[INFORMATION PROVIDED — start]

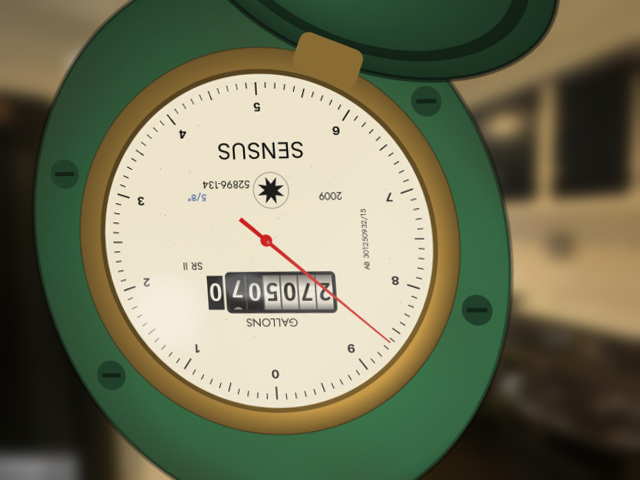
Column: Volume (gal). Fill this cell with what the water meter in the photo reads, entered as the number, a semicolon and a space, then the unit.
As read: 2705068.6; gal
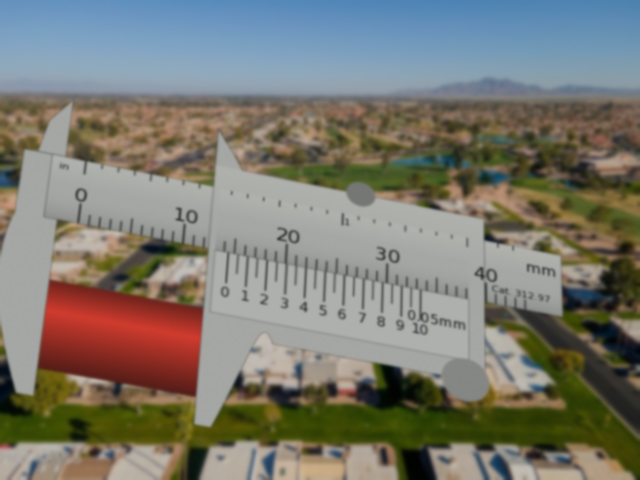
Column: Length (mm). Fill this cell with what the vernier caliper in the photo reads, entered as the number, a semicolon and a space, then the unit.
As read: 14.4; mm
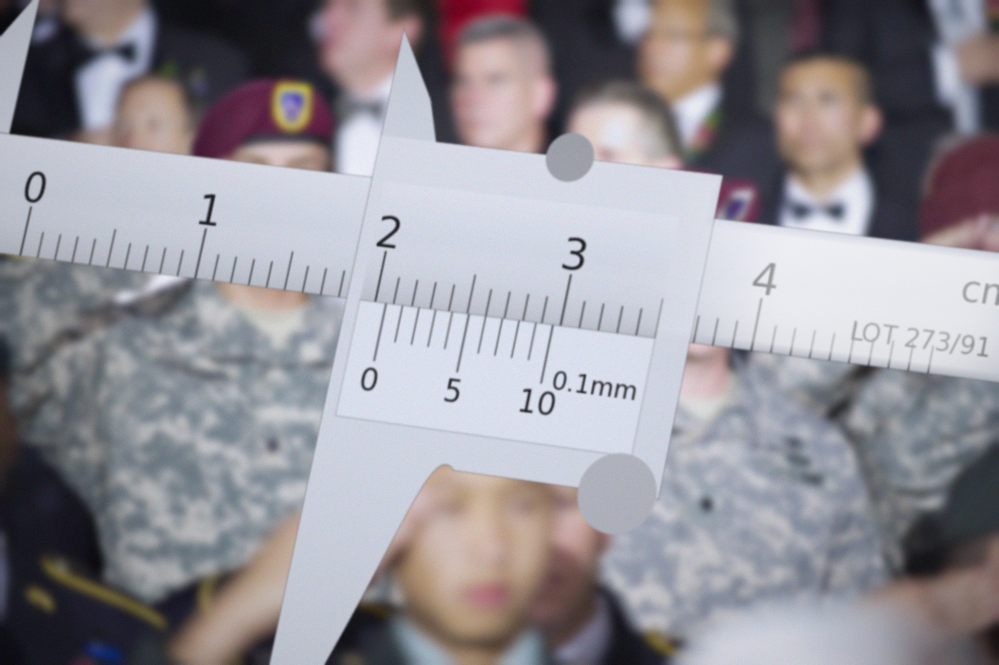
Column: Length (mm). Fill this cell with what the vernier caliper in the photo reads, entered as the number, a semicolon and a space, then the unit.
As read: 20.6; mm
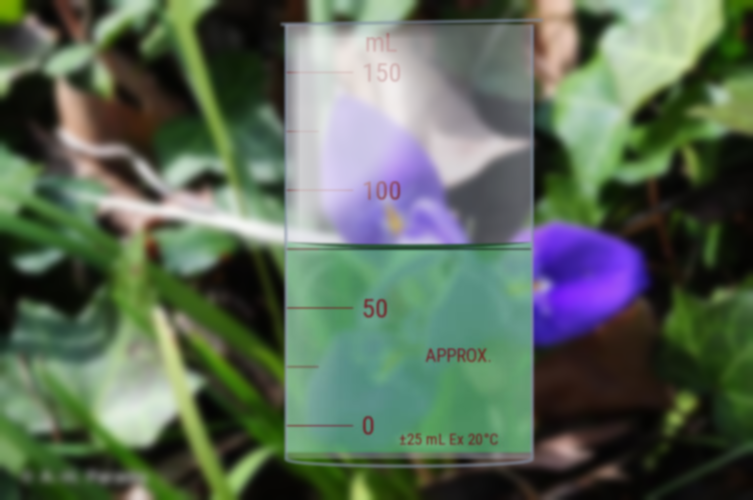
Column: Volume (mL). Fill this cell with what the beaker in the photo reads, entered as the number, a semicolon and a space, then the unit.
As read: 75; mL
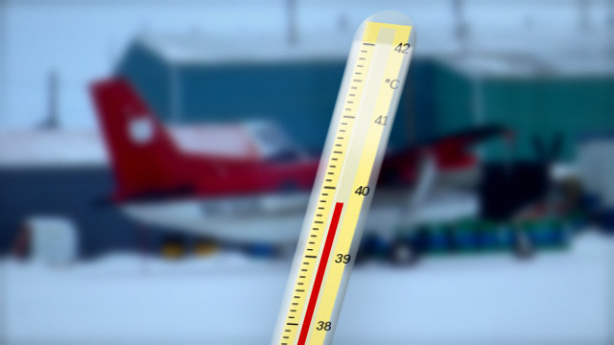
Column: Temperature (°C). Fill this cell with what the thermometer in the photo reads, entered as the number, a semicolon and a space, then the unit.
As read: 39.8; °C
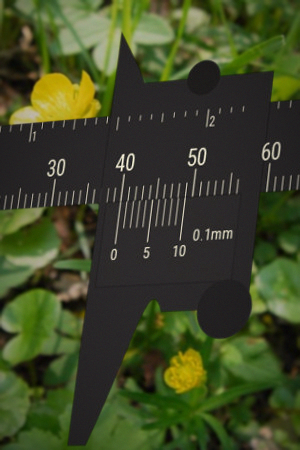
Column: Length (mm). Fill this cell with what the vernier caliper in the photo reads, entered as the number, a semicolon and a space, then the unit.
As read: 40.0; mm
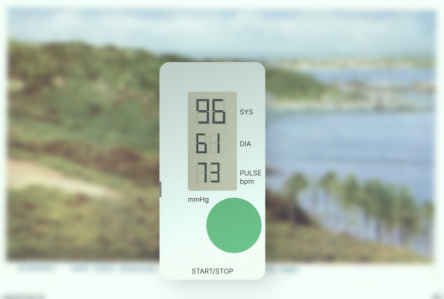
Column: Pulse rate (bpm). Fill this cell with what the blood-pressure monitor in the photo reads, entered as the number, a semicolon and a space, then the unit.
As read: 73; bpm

[INFORMATION PROVIDED — finish]

_TASK TO CARRY OUT_
Retype every one of the entries above word for word, leaving out the pictures.

_EXERCISE ANSWER_
Column: Volume (gal). Fill this cell with what the water meter in the photo reads, entered as the number, a semicolon and a space, then the unit.
As read: 2705068.6; gal
Column: Length (mm). Fill this cell with what the vernier caliper in the photo reads, entered as the number, a semicolon and a space, then the unit.
As read: 14.4; mm
Column: Length (mm). Fill this cell with what the vernier caliper in the photo reads, entered as the number, a semicolon and a space, then the unit.
As read: 20.6; mm
Column: Volume (mL). Fill this cell with what the beaker in the photo reads, entered as the number, a semicolon and a space, then the unit.
As read: 75; mL
Column: Temperature (°C). Fill this cell with what the thermometer in the photo reads, entered as the number, a semicolon and a space, then the unit.
As read: 39.8; °C
Column: Length (mm). Fill this cell with what the vernier caliper in the photo reads, entered as the number, a semicolon and a space, then the unit.
As read: 40.0; mm
Column: Pulse rate (bpm). Fill this cell with what the blood-pressure monitor in the photo reads, entered as the number, a semicolon and a space, then the unit.
As read: 73; bpm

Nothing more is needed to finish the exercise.